LISTED RECORDS –
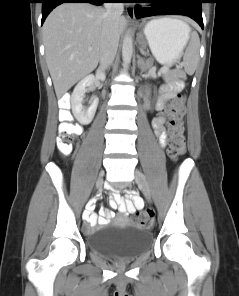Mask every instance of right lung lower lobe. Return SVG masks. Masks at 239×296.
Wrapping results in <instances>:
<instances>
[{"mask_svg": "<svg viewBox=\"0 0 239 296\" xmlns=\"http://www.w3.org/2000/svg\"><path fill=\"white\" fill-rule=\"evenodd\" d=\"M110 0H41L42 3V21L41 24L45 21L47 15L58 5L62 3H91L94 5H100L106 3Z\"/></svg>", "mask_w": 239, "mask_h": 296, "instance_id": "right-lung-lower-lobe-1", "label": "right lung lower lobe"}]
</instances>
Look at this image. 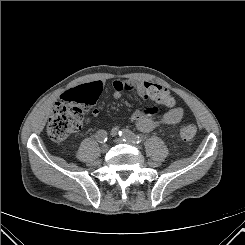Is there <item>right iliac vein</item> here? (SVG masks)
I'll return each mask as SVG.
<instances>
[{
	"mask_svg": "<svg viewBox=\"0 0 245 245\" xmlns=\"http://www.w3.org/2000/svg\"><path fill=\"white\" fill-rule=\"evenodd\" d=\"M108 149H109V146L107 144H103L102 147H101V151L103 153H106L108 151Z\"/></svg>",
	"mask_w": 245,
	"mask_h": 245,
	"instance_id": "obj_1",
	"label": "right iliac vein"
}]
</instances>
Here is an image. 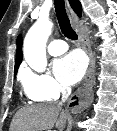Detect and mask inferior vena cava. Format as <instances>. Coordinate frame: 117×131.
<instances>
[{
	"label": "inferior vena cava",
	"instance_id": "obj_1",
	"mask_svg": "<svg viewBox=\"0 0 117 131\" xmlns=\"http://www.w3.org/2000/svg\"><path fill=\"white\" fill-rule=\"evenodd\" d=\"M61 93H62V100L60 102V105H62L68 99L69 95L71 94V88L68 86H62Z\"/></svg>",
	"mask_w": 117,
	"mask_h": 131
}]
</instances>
* * *
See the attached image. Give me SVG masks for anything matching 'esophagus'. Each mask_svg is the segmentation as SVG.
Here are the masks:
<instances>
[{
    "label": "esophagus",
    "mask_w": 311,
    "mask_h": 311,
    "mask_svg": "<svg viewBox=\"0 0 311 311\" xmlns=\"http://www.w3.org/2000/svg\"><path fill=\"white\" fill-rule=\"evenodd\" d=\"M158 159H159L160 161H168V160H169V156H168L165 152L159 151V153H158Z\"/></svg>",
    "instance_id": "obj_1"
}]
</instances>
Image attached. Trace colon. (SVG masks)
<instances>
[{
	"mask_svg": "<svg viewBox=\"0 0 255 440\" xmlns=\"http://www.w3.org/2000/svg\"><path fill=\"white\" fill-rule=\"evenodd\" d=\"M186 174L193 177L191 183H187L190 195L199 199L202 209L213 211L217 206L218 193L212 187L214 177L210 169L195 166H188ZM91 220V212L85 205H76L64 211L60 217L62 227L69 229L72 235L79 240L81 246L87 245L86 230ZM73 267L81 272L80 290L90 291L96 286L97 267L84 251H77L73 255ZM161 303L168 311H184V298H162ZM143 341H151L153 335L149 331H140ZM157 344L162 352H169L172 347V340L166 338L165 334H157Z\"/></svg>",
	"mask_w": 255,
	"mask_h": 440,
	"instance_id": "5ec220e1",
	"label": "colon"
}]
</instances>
==
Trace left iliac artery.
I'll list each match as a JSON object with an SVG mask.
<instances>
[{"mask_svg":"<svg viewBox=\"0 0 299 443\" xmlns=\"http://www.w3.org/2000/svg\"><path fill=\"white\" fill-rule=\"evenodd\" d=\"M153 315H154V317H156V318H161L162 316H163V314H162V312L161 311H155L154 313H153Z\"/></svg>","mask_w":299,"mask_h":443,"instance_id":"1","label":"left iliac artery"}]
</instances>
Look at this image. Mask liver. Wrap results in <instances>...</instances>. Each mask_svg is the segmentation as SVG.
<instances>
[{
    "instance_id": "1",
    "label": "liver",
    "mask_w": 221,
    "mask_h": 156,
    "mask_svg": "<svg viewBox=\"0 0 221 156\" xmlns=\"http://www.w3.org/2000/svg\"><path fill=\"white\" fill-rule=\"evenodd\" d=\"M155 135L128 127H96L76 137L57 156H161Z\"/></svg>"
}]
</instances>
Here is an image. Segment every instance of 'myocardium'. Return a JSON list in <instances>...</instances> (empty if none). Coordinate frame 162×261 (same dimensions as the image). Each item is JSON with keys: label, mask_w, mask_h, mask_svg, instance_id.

REQUIREMENT – Find every line in the items above that contains the word "with", and copy each of those lines in full.

SOLUTION –
I'll list each match as a JSON object with an SVG mask.
Here is an image. Segment every instance of 'myocardium'. Return a JSON list in <instances>...</instances> (empty if none). Coordinate frame 162×261 (same dimensions as the image). Each item is JSON with keys: label, mask_w, mask_h, mask_svg, instance_id.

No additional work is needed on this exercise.